Paramilitaries Commit Massacres with Army Support
On November 1, 2000, a paramilitary death squad assaulted the village of El Cedral and its surroundings in Ituango municipality of Antioquia department. The paramilitaries murdered eight people and looted and burned over 25 homes. More than 400 people were forced to leave their homes in the area and have now joined the nearly 2 million other internally displaced people in Colombia–mostly refugees fleeing paramilitary violence. Two days later, on November 3, paramilitaries murdered 27 more people in three other villages in Antioquia. It is quite possible that the same paramilitary unit was responsible for all of these attacks and that the army facilitated their movement, by land and/or air, between the various settlements.
As Human Rights Watch has documented on many occasions it is not uncommon for the Colombian military to assist death squads in this way.
On the morning of October 16, 2000, some 400 Colombian soldiers of the 31st and 33rd Anti-Guerrilla Battalions of the Marine Infantry were deployed around the hamlets of Macayepo, El Limon, Floral, La Palma and La Pita in Bolivar Department, and Verruga, Bajo Don Juan, La Palmira, El Pavo, Buenos Aires, Cana Fria and Palo Alto in Sucre Department. These troops remained in their positions for two days ensuring that nobody could enter or leave the area that they occupied.
During those two days, soldiers of the 31st Anti-Guerrilla Marine Infantry Battalion, assisted by elements of the Army’s 11th Brigade, hunted down and murdered with clubs and machetes 15 peasants who lived in the area. In selecting their victims the soldiers used a list supplied by Colonel Harold Mantilla Serrano, who is known to have close links with paramilitaries in Sucre and central Bolivar departments.
During the two-day killing spree the soldiers responsible also stole cattle, horses and hens, and burned the homes of various peasants. The 400-strong military force was obviously deployed to stop any intervention by international human rights groups or a counterattack by guerrilla units.
The individual officers responsible for the murders include: Colonel Rodrigo Quinones Cardenas, Commander of the First Brigade of the Marine Infantry; Colonel Jorge Castaneda, Commander of the 31st Anti-Guerrilla Battalion; Major Moncada Galindo, Commander of the 33rd Anti-Guerrilla Battalion; Army Colonel Harold Mantilla Serrano; and Army Colonel Benjamin Herrera. The Colombian government has done nothing to bring any of these military personnel to justice.
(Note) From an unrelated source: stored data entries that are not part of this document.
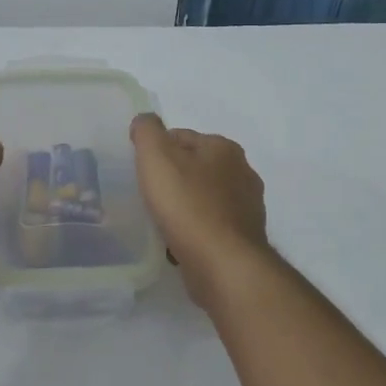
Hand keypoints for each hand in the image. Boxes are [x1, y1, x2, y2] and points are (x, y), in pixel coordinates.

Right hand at [129, 113, 269, 302]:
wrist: (223, 264)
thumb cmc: (188, 206)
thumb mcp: (157, 158)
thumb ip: (147, 131)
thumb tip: (145, 121)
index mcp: (224, 148)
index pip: (181, 137)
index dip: (156, 151)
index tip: (138, 171)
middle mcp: (242, 172)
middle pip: (194, 168)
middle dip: (172, 180)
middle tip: (146, 197)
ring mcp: (246, 207)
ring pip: (203, 199)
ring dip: (183, 207)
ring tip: (158, 222)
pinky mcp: (244, 237)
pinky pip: (210, 226)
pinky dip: (194, 231)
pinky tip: (176, 243)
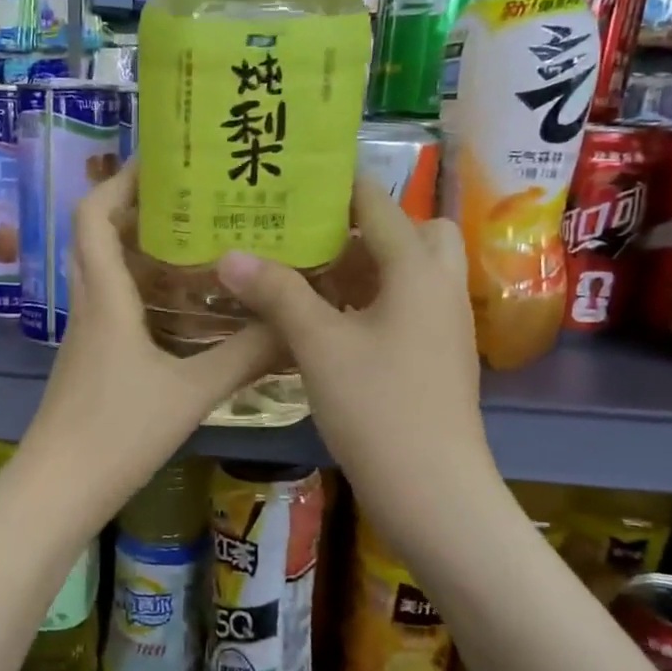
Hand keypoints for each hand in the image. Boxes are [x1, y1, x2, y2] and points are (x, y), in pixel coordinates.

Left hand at [23, 161, 280, 516]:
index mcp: (105, 298)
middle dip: (137, 209)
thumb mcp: (190, 393)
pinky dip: (142, 292)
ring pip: (106, 273)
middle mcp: (89, 306)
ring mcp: (86, 335)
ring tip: (198, 243)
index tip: (160, 163)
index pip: (93, 216)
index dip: (119, 182)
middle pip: (97, 237)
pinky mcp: (90, 361)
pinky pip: (114, 306)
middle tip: (193, 199)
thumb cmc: (117, 433)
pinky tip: (183, 308)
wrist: (58, 490)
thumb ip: (244, 357)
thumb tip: (295, 325)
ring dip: (141, 251)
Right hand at [216, 180, 493, 530]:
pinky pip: (404, 308)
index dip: (337, 187)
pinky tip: (325, 323)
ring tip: (306, 274)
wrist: (432, 491)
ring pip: (407, 274)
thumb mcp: (318, 344)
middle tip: (310, 237)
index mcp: (417, 270)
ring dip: (364, 267)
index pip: (377, 205)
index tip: (293, 179)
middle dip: (363, 228)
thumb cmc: (377, 407)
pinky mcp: (435, 357)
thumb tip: (228, 255)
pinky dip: (369, 302)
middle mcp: (439, 288)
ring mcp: (442, 326)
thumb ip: (276, 293)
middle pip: (410, 233)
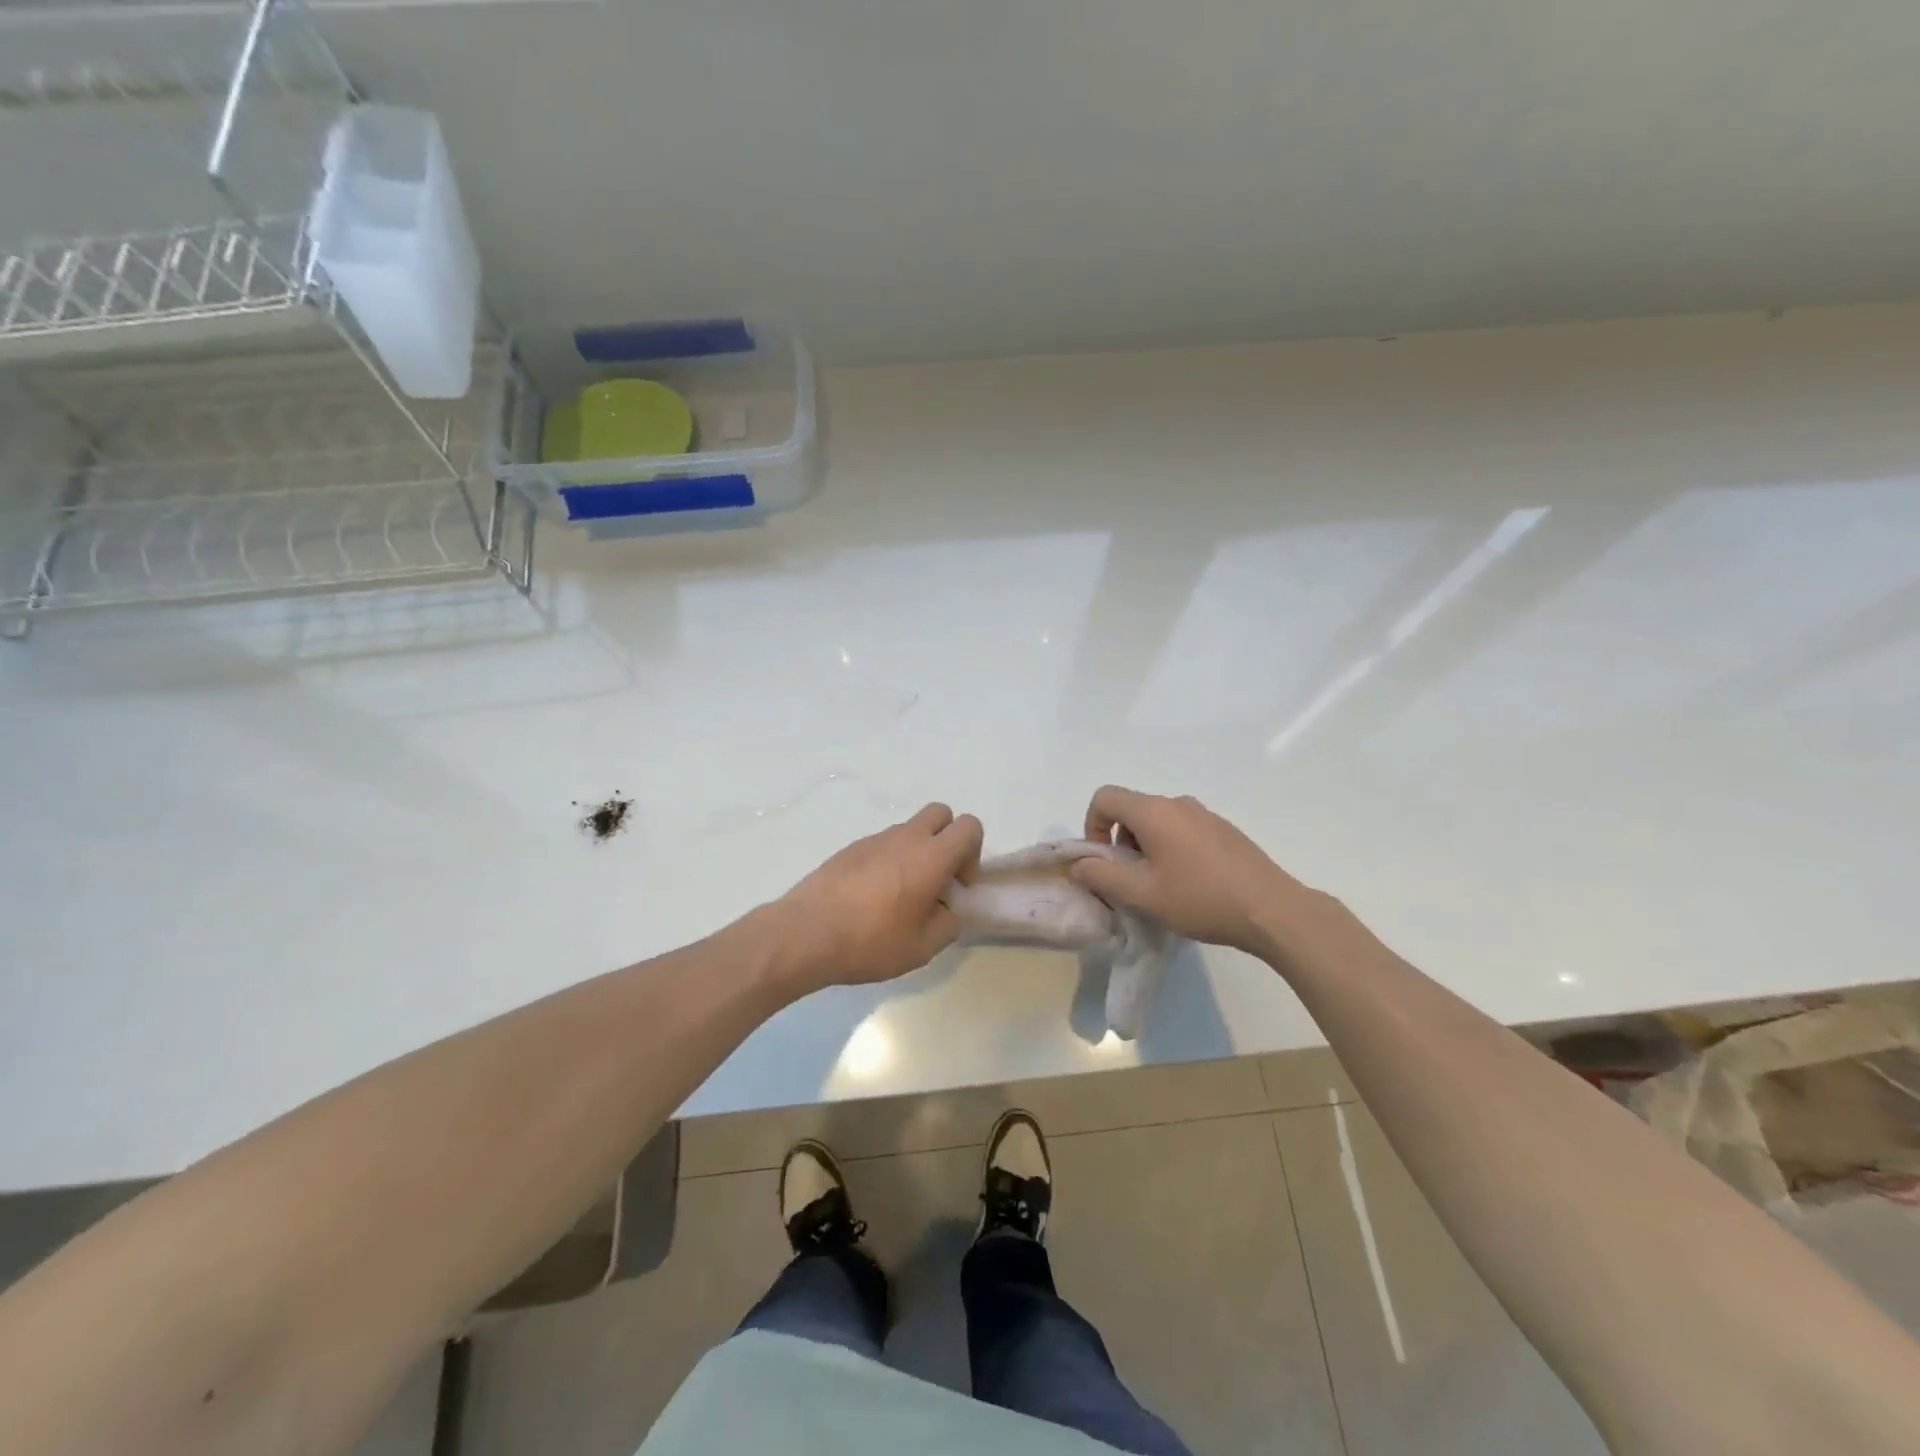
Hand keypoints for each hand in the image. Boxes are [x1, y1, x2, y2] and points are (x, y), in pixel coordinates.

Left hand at [771, 803, 984, 990]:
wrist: (805, 933)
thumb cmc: (870, 941)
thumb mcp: (923, 947)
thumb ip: (948, 923)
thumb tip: (946, 910)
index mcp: (931, 857)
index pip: (970, 827)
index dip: (973, 853)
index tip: (958, 885)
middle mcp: (905, 838)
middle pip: (941, 814)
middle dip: (948, 839)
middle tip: (937, 878)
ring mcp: (875, 839)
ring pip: (910, 829)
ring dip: (917, 851)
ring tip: (902, 894)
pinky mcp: (850, 848)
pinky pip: (883, 843)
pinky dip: (889, 860)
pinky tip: (873, 897)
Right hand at [1068, 785, 1342, 957]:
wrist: (1272, 910)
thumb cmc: (1200, 899)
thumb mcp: (1142, 894)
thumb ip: (1102, 875)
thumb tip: (1078, 864)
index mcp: (1154, 812)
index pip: (1105, 797)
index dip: (1092, 826)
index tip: (1103, 861)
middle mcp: (1178, 803)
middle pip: (1131, 809)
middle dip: (1119, 842)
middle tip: (1130, 881)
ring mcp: (1205, 815)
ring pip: (1158, 821)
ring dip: (1145, 847)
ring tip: (1160, 886)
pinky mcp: (1224, 830)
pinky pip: (1183, 830)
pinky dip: (1171, 848)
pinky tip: (1189, 884)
A recent report released by the Colombian Defensoria del Pueblo (People’s Defender), to mark the national day for human rights in Colombia, illustrates the gravity of the human rights situation in the country:
- 314 massacres took place between January and August 2000 with a total of 1,389 victims. In the same period 1,559 people were kidnapped or forcibly disappeared. 134,799 people were displaced in the first six months of the year bringing the total number of displaced in Colombia to just over 1,800,000 individuals.
- The prison population in Colombia as of mid-2000 was 49,667. The Colombian prison system has a maximum capacity of 30,000.
- 2,800,000 children in Colombia live outside the education system and less than half of Colombian children receive a secondary education. Only 12% of Colombian students reach some form of higher education.
- 25,000 children work in the sex industry.
- 12 children die from violent causes every day in Colombia.
- 80% of the indigenous and afro-Colombian population live in conditions of extreme poverty. 74% of these people receive salaries that are below the legal minimum and their life expectancy is 20% lower than the national average.